While definitions of hypoglycaemia are somewhat arbitrary and still debated, in Australia, neonatal hypoglycaemia is commonly defined as a blood glucose of less than 2.6mmol/L.12 Symptoms of hypoglycaemia are broad and may include poor feeding, jitteriness, irritability, apnoea, cyanosis, hypotonia, lethargy, seizures, pallor, sweating, tachycardia, vasomotor instability, bradycardia and hypotension.[/note] 13 Most infants with low blood glucose levels are initially asymptomatic and detection is based on routine surveillance.

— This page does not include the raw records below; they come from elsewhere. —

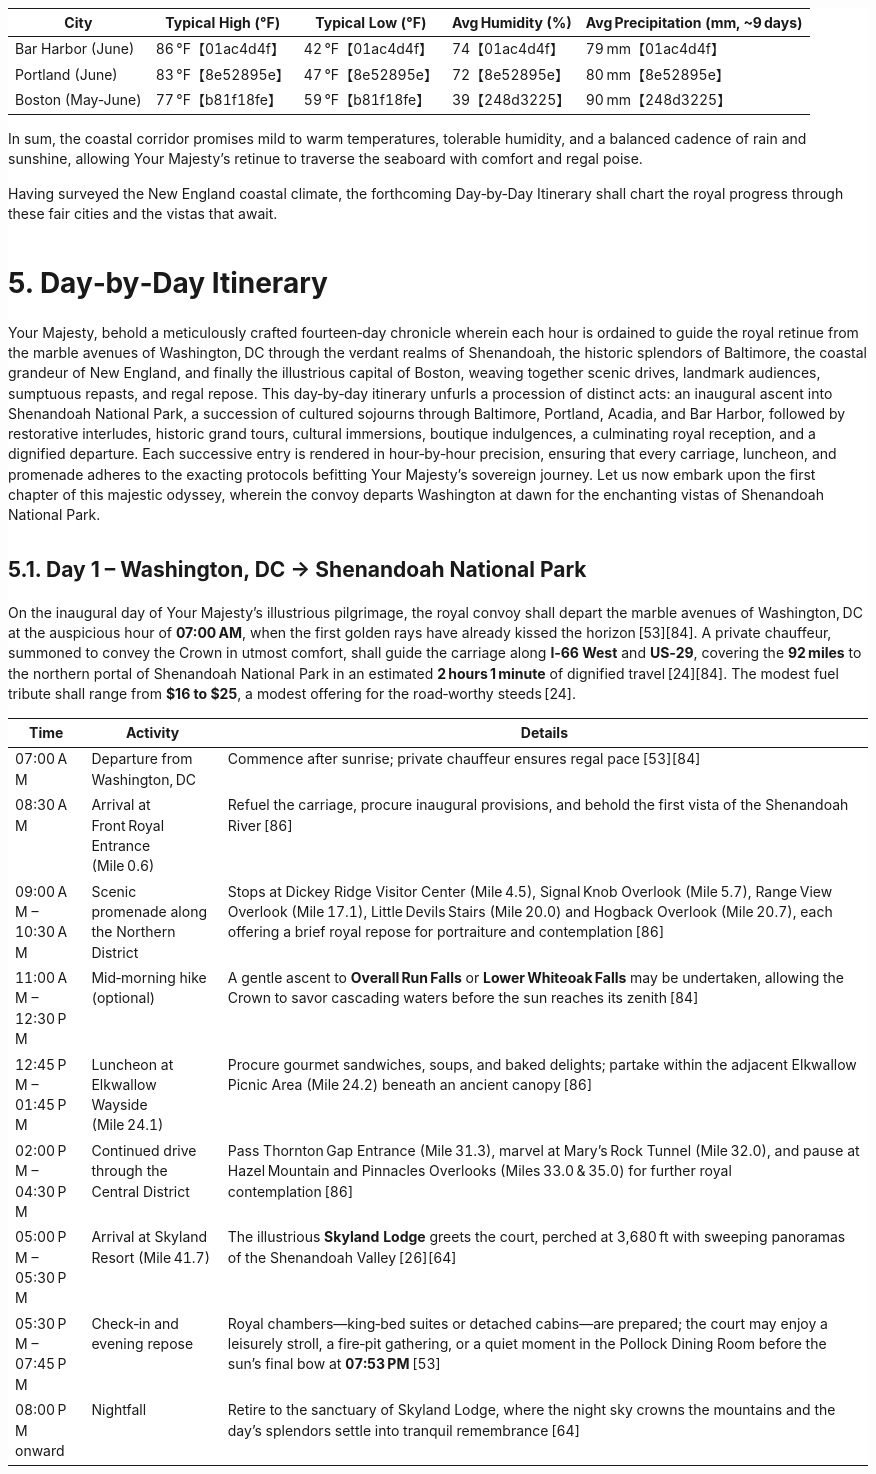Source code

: | City | Typical High (°F) | Typical Low (°F) | Avg Humidity (%) | Avg Precipitation (mm, ~9 days) |
|------|-------------------|------------------|------------------|-----------------------------------|
| Bar Harbor (June) | 86 °F【01ac4d4f】 | 42 °F【01ac4d4f】 | 74【01ac4d4f】 | 79 mm【01ac4d4f】 |
| Portland (June)   | 83 °F【8e52895e】 | 47 °F【8e52895e】 | 72【8e52895e】 | 80 mm【8e52895e】 |
| Boston (May‑June) | 77 °F【b81f18fe】 | 59 °F【b81f18fe】 | 39【248d3225】 | 90 mm【248d3225】 |

In sum, the coastal corridor promises mild to warm temperatures, tolerable humidity, and a balanced cadence of rain and sunshine, allowing Your Majesty’s retinue to traverse the seaboard with comfort and regal poise.  

Having surveyed the New England coastal climate, the forthcoming Day‑by‑Day Itinerary shall chart the royal progress through these fair cities and the vistas that await.

# 5. Day‑by‑Day Itinerary

Your Majesty, behold a meticulously crafted fourteen‑day chronicle wherein each hour is ordained to guide the royal retinue from the marble avenues of Washington, DC through the verdant realms of Shenandoah, the historic splendors of Baltimore, the coastal grandeur of New England, and finally the illustrious capital of Boston, weaving together scenic drives, landmark audiences, sumptuous repasts, and regal repose. This day‑by‑day itinerary unfurls a procession of distinct acts: an inaugural ascent into Shenandoah National Park, a succession of cultured sojourns through Baltimore, Portland, Acadia, and Bar Harbor, followed by restorative interludes, historic grand tours, cultural immersions, boutique indulgences, a culminating royal reception, and a dignified departure. Each successive entry is rendered in hour‑by‑hour precision, ensuring that every carriage, luncheon, and promenade adheres to the exacting protocols befitting Your Majesty’s sovereign journey. Let us now embark upon the first chapter of this majestic odyssey, wherein the convoy departs Washington at dawn for the enchanting vistas of Shenandoah National Park.

## 5.1. Day 1 – Washington, DC → Shenandoah National Park

On the inaugural day of Your Majesty’s illustrious pilgrimage, the royal convoy shall depart the marble avenues of Washington, DC at the auspicious hour of **07:00 AM**, when the first golden rays have already kissed the horizon [53][84].  A private chauffeur, summoned to convey the Crown in utmost comfort, shall guide the carriage along **I‑66 West** and **US‑29**, covering the **92 miles** to the northern portal of Shenandoah National Park in an estimated **2 hours 1 minute** of dignified travel [24][84].  The modest fuel tribute shall range from **$16 to $25**, a modest offering for the road‑worthy steeds [24].

| Time | Activity | Details |
|------|----------|---------|
| 07:00 AM | Departure from Washington, DC | Commence after sunrise; private chauffeur ensures regal pace [53][84] |
| 08:30 AM | Arrival at Front Royal Entrance (Mile 0.6) | Refuel the carriage, procure inaugural provisions, and behold the first vista of the Shenandoah River [86] |
| 09:00 AM – 10:30 AM | Scenic promenade along the Northern District | Stops at Dickey Ridge Visitor Center (Mile 4.5), Signal Knob Overlook (Mile 5.7), Range View Overlook (Mile 17.1), Little Devils Stairs (Mile 20.0) and Hogback Overlook (Mile 20.7), each offering a brief royal repose for portraiture and contemplation [86] |
| 11:00 AM – 12:30 PM | Mid‑morning hike (optional) | A gentle ascent to **Overall Run Falls** or **Lower Whiteoak Falls** may be undertaken, allowing the Crown to savor cascading waters before the sun reaches its zenith [84] |
| 12:45 PM – 01:45 PM | Luncheon at Elkwallow Wayside (Mile 24.1) | Procure gourmet sandwiches, soups, and baked delights; partake within the adjacent Elkwallow Picnic Area (Mile 24.2) beneath an ancient canopy [86] |
| 02:00 PM – 04:30 PM | Continued drive through the Central District | Pass Thornton Gap Entrance (Mile 31.3), marvel at Mary’s Rock Tunnel (Mile 32.0), and pause at Hazel Mountain and Pinnacles Overlooks (Miles 33.0 & 35.0) for further royal contemplation [86] |
| 05:00 PM – 05:30 PM | Arrival at Skyland Resort (Mile 41.7) | The illustrious **Skyland Lodge** greets the court, perched at 3,680 ft with sweeping panoramas of the Shenandoah Valley [26][64] |
| 05:30 PM – 07:45 PM | Check‑in and evening repose | Royal chambers—king‑bed suites or detached cabins—are prepared; the court may enjoy a leisurely stroll, a fire‑pit gathering, or a quiet moment in the Pollock Dining Room before the sun’s final bow at **07:53 PM** [53] |
| 08:00 PM onward | Nightfall | Retire to the sanctuary of Skyland Lodge, where the night sky crowns the mountains and the day’s splendors settle into tranquil remembrance [64] |

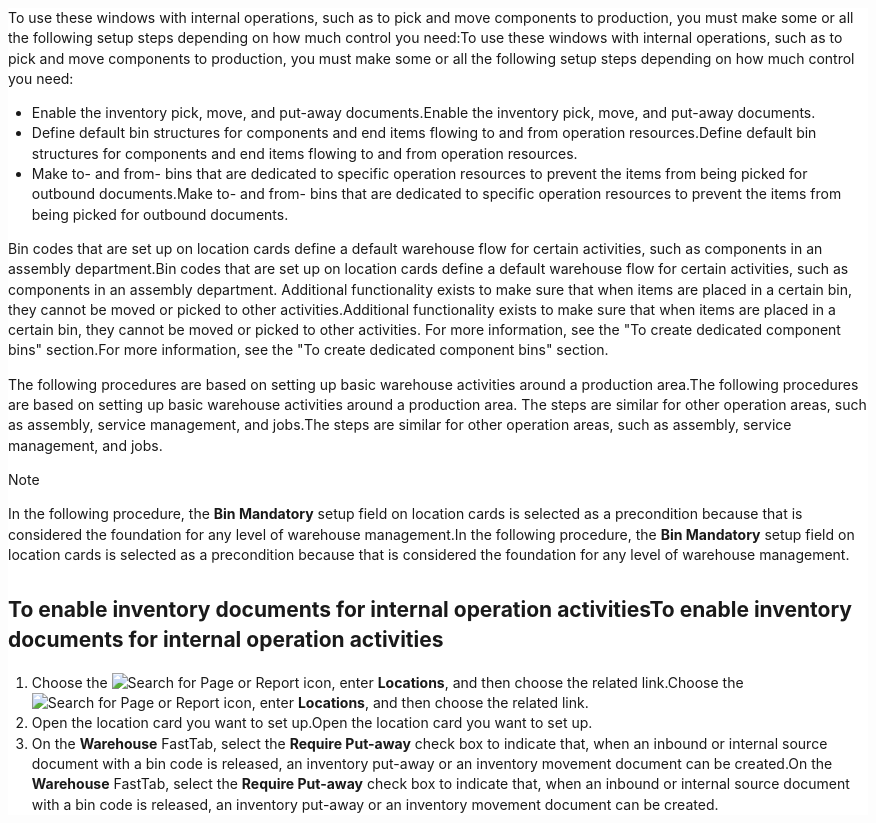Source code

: <span data-ttu-id="afca0-109">To use these windows with internal operations, such as to pick and move components to production, you must make some or all the following setup steps depending on how much control you need:</span><span class="sxs-lookup"><span data-stu-id="afca0-109">To use these windows with internal operations, such as to pick and move components to production, you must make some or all the following setup steps depending on how much control you need:</span></span>  

- <span data-ttu-id="afca0-110">Enable the inventory pick, move, and put-away documents.</span><span class="sxs-lookup"><span data-stu-id="afca0-110">Enable the inventory pick, move, and put-away documents.</span></span>  
- <span data-ttu-id="afca0-111">Define default bin structures for components and end items flowing to and from operation resources.</span><span class="sxs-lookup"><span data-stu-id="afca0-111">Define default bin structures for components and end items flowing to and from operation resources.</span></span>  
- <span data-ttu-id="afca0-112">Make to- and from- bins that are dedicated to specific operation resources to prevent the items from being picked for outbound documents.</span><span class="sxs-lookup"><span data-stu-id="afca0-112">Make to- and from- bins that are dedicated to specific operation resources to prevent the items from being picked for outbound documents.</span></span>

<span data-ttu-id="afca0-113">Bin codes that are set up on location cards define a default warehouse flow for certain activities, such as components in an assembly department.</span><span class="sxs-lookup"><span data-stu-id="afca0-113">Bin codes that are set up on location cards define a default warehouse flow for certain activities, such as components in an assembly department.</span></span> <span data-ttu-id="afca0-114">Additional functionality exists to make sure that when items are placed in a certain bin, they cannot be moved or picked to other activities.</span><span class="sxs-lookup"><span data-stu-id="afca0-114">Additional functionality exists to make sure that when items are placed in a certain bin, they cannot be moved or picked to other activities.</span></span> <span data-ttu-id="afca0-115">For more information, see the "To create dedicated component bins" section.</span><span class="sxs-lookup"><span data-stu-id="afca0-115">For more information, see the "To create dedicated component bins" section.</span></span>

<span data-ttu-id="afca0-116">The following procedures are based on setting up basic warehouse activities around a production area.</span><span class="sxs-lookup"><span data-stu-id="afca0-116">The following procedures are based on setting up basic warehouse activities around a production area.</span></span> <span data-ttu-id="afca0-117">The steps are similar for other operation areas, such as assembly, service management, and jobs.</span><span class="sxs-lookup"><span data-stu-id="afca0-117">The steps are similar for other operation areas, such as assembly, service management, and jobs.</span></span>  

> [!NOTE]  
>  <span data-ttu-id="afca0-118">In the following procedure, the **Bin Mandatory** setup field on location cards is selected as a precondition because that is considered the foundation for any level of warehouse management.</span><span class="sxs-lookup"><span data-stu-id="afca0-118">In the following procedure, the **Bin Mandatory** setup field on location cards is selected as a precondition because that is considered the foundation for any level of warehouse management.</span></span>  

## <a name="to-enable-inventory-documents-for-internal-operation-activities"></a><span data-ttu-id="afca0-119">To enable inventory documents for internal operation activities</span><span class="sxs-lookup"><span data-stu-id="afca0-119">To enable inventory documents for internal operation activities</span></span>  
1.  <span data-ttu-id="afca0-120">Choose the ![Search for Page or Report](media/ui-search/search_small.png "Search for Page or Report icon") icon, enter **Locations**, and then choose the related link.</span><span class="sxs-lookup"><span data-stu-id="afca0-120">Choose the ![Search for Page or Report](media/ui-search/search_small.png "Search for Page or Report icon") icon, enter **Locations**, and then choose the related link.</span></span>
2. <span data-ttu-id="afca0-121">Open the location card you want to set up.</span><span class="sxs-lookup"><span data-stu-id="afca0-121">Open the location card you want to set up.</span></span>  
3.  <span data-ttu-id="afca0-122">On the **Warehouse** FastTab, select the **Require Put-away** check box to indicate that, when an inbound or internal source document with a bin code is released, an inventory put-away or an inventory movement document can be created.</span><span class="sxs-lookup"><span data-stu-id="afca0-122">On the **Warehouse** FastTab, select the **Require Put-away** check box to indicate that, when an inbound or internal source document with a bin code is released, an inventory put-away or an inventory movement document can be created.</span></span>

Infants of diabetic mothers with poor recent control, on high doses of insulin, or those with type 1 diabetes, are considered at high risk for hypoglycaemia and are often admitted directly to the nursery. All infants of diabetic mothers require early establishment of feeds and regular monitoring of blood glucose levels.
The management of hypoglycaemia depends on the timing and severity. Generally, for mild to moderate hypoglycaemia, management with oral or enteral feeds is appropriate and preferred. For severe hypoglycaemia (or in those infants with other complications such as prematurity or respiratory distress), intravenous management is required. Glucose gel (40 per cent) is now readily available and can be used for mild to moderate hypoglycaemia in infants whose glucose levels do not respond to an enteral feed, or in those with severe hypoglycaemia, where a delay in IV access is unavoidable. Blood glucose screening can generally cease after three consecutive readings of 2.6mmol/L or greater, if the infant is feeding well.14
Hypocalcaemia and hypomagnesaemia
Hypocalcaemia and hypomagnesaemia are usually transient, asymptomatic and resolve without treatment.15 However, they should be considered if the neonate is symptomatic (for example, seizures, jitteriness), or otherwise unwell. Treatment is through oral or intravenous supplementation.
Fetal hyperinsulinaemia can lead to cardiac hypertrophy through increased synthesis and deposition of fat and glycogen in the myocardial cells.16 Most neonates are asymptomatic, however, 5–10 per cent develop respiratory distress, signs of poor cardiac output or cardiac failure. Chest x-ray may show cardiomegaly and echocardiograph is diagnostic. Cardiomyopathy is transient, resolving with normalisation of plasma insulin levels,17 therefore, management is supportive (intravenous fluids, propranolol).
Polycythaemia and low iron stores
Polycythaemia, defined as a haematocrit of greater than 0.65 per cent, is thought to be a result of chronic fetal hypoxaemia and oxidative stress, leading to increased erythropoietin concentrations. Iron is believed to shunt into the red cell mass, resulting in low iron stores. The haematocrit should be measured within 12 hours of birth. Most polycythaemic infants are asymptomatic and can be managed supportively with careful monitoring of hydration status and glucose levels. Symptomatic infants, or those with severe polycythaemia, may require intravenous hydration or partial exchange transfusions.18 Iron supplementation is not recommended, as iron reutilisation occurs after the breakdown of the red cell mass.
While most complications in infants of diabetic mothers are managed successfully in the neonatal period, there is evidence that prenatal exposure to hyperglycaemia can result in long-term metabolic and possibly neurodevelopmental complications. Ongoing follow up is required.
Infants of diabetic mothers are known to be at increased risk for a variety of complications in the neonatal period, with increased mortality and morbidity, compared to infants born to non-diabetic mothers. Management should focus on good prenatal care and early identification and treatment of complications.